Fraud & AML in Asia: What Banks Need to Know in 2026

§ 01 Executive Snapshot

  • What: The LexisNexis Risk Ready 2026 panel discusses the evolving landscape of fraud and anti-money laundering (AML) in Asia, focusing on human compromise and scams.
  • Who: Panelists include Irfan Amer (AEON Bank), Dr. Mohanamerry Vedamanikam (Boost Bank), Lolitta Suffian (Bank Simpanan Nasional), Edward Metzger (LexisNexis Risk Solutions), and Vincent Fong (Fintech News Network).
  • Why it matters: The discussion highlights the shift from traditional fraud methods to more personalized scams, emphasizing the need for banks to adapt their fraud prevention strategies.

§ 02 Key Developments

  • The panel discusses the increasing trend of scams targeting customer judgment rather than the bank’s defenses, making them more challenging to detect.
  • A case study from Bank Simpanan Nasional illustrates the impact of human intervention when customers authorize payments to scam accounts.
  • The conversation addresses the implications of AI agents authorizing transactions and the resulting challenges for fraud detection systems.

§ 03 Strategic Context

  • The discussion reflects a broader trend in financial crime where fraudsters exploit human vulnerabilities, indicating a need for banks to rethink their fraud strategies.
  • Regulatory discussions, such as the UK's approach to liability for scam losses, highlight the evolving landscape of financial responsibility in fraud cases.

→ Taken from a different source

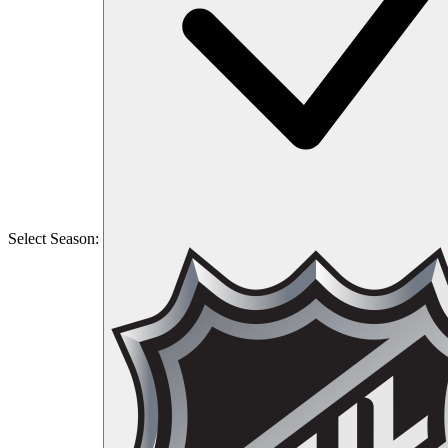
Select Season:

§ 04 Strategic Implications

  • Immediate implications include the necessity for banks to enhance customer awareness and training to combat personalized scams effectively.
  • Long-term implications involve the potential need for new regulations and frameworks to address shared responsibility between banks, telcos, and digital platforms in fraud cases.

§ 05 Risks & Constraints

  • Potential risks include the challenge of adapting current fraud defenses to account for AI agents authorizing transactions, which may complicate liability and detection.
  • The looming threat of post-quantum computing could render existing encryption methods obsolete, increasing vulnerability to data breaches and fraud.

§ 06 Watchlist / Forward Signals

  • Banks should monitor developments in regulatory frameworks that address liability for scam losses and the role of technology in fraud prevention.
  • Future advancements in AI and quantum computing will signal the need for significant updates to fraud prevention measures and encryption standards.
§ 07

Frequently Asked Questions

What is the main focus of the LexisNexis Risk Ready 2026 panel?

The panel discusses the evolving landscape of fraud and anti-money laundering (AML) in Asia, particularly the shift to personalized scams.

Why is it becoming more challenging to detect fraud in banking?

Fraudsters are increasingly targeting customer judgment rather than the bank’s defenses, making scams harder to identify.

How might AI agents impact fraud detection systems?

AI agents authorizing transactions could complicate liability and detection, posing new challenges for fraud prevention.

What should banks do to combat personalized scams effectively?

Banks need to enhance customer awareness and training to better equip them against personalized scams.